Henri, if you are honest with yourself you will say that you have absolutely
no idea what will happen because you have not personally performed the
experiment. [since you don't like the data that others have gathered]

All you can say is what various theories predict.

You also know that there IS data that indicates that clocks run faster under
lower G and that clocks run slower under higher v and under acceleration
[which slows the clocks just as higher G does and is predicted to do under
GR].

>>>>research, allowing scientists to look for experiments to test its
>>>>conclusions.
>>>
>>> SR completely derailed physics.
>>
>>Not at all. SR opened up many fields of research. LET is untestable so
>>IT closes doors and prevents further research.
>
> LET equations are identical to those of SR. If anything supports SR it
> also support LET.

LET is untestable and has a major problem.
How 'local' is the 'local' in an LET?
How do you explain the 'local aether' moving along with one set of moving
objects [an observer, a light source, test equipment] that passes very close
to another inertial set moving in a different direction?

Imagine 4 sets of train tracks

1 [observer a & test equipment a] ===>
2 [observer b & test equipment b] <===
3 [source a] ===>
4 [source b] <===

1 & 3 move at same velocity
2 & 4 move at same velocity

How can the aeither from track 1 carry over to track 3 and the aether from
track 2 carry to track 4 without mixing aethers?

It is easy for Einsteinians to consider 1&3 part of the same inertial frame
and to consider 2&4 part of another inertial frame.

But LET kind of falls into pieces in such a case.

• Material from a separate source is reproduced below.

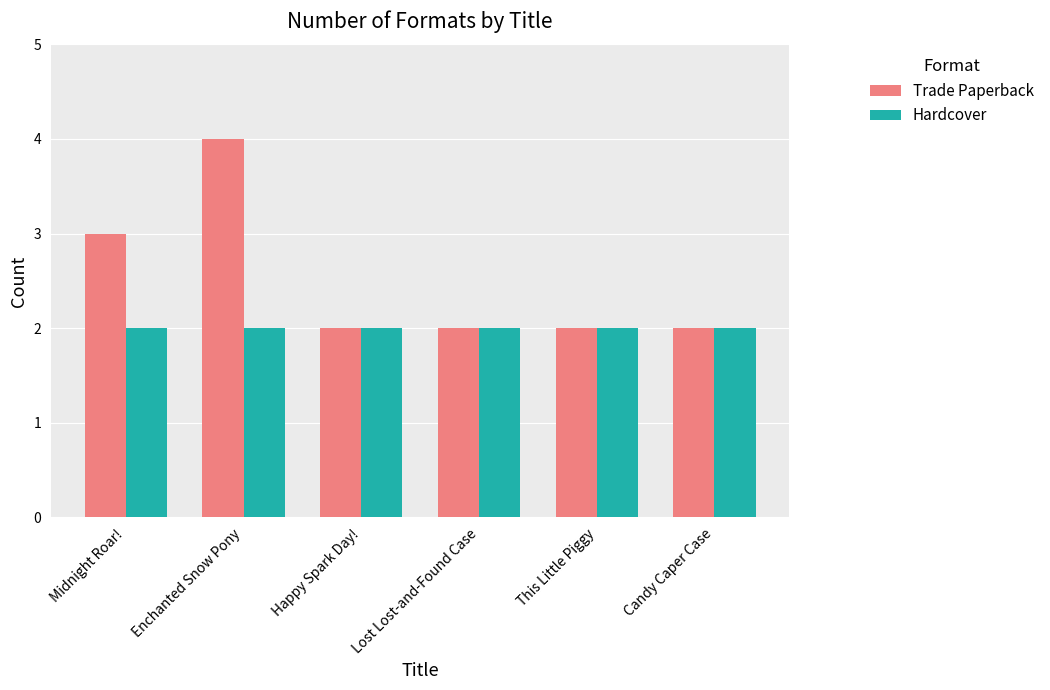

What is the value of the Hardcover bar at the 5th from the left?

2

>>>>LET was and is a dead end.
>>>
>>> Probably...although many still don't think so.
>>
>>Many still think the earth is flat, too.
>
> At least aether theory has a physical basis.

So does the flat earth theory. Neither is right.

>>>>Your faith is strong. You labor under a misconception and you do not
>>>>see it.
>>>
>>> Apparently Ritz and Einstein were in close contact.
>>
>>I don't know. I don't care, it has nothing to do with physics today.
>
> It will have a lot to do with physics tomorrow.
Einstein/Ritz = it? Indefinite pronouns are troublesome.


--
bz

please pardon my infinite ignorance, the set-of-things-I-do-not-know is an
infinite set.

bz+nanae(a)ch100-5.chem.lsu.edu


--
bz

please pardon my infinite ignorance, the set-of-things-I-do-not-know is an
infinite set.

bz+sp(a)ch100-5.chem.lsu.edu remove ch100-5 to avoid spam trap
From: Henri Wilson on
On 18 Jun 2005 22:13:08 -0700, "Jerry" <Cephalobus_alienus(a)comcast.net> wrote:

>Henri Wilson wrote:
>> On 16 Jun 2005 03:26:29 -0700, "Jerry" <Cephalobus_alienus(a)comcast.net> wrote:
>>
>> >bz wrote:
>
>> >Focus on a pane, press down Alt-Print Screen to get a copy of the
>> >specific pane in the clipboard.
>>
>> It doesn't seem to work on mine.
>>
>> I'm using winXP.
>>
>> I cannot find the clipboard anyway, presumeably because there
>> is nothing on it..
>
>When you Ctrl-C (copy), Ctrl-V (paste), you are using the clipboard.
>The clipboard is invisible. You copy (or cut) to the clipboard,
>and you paste from the clipboard.
>
>PrintScreen copies the entire screen to the clipboard.
>Alt-PrintScreen copies a specific pane to the clipboard.
>
>You can thrn Ctrl-V to paste the contents of the clipboard onto
>Windows Paint or other graphics program.

Well I'll be damned.

I knew that worked with most screens but until now I had not been able to
capture a VBasic output window.

Thanks for that.


>
>Jerry


HW.
www.users.bigpond.com/hewn/index.htm

Sometimes I feel like a complete failure.
The most useful thing I have ever done is prove Einstein wrong.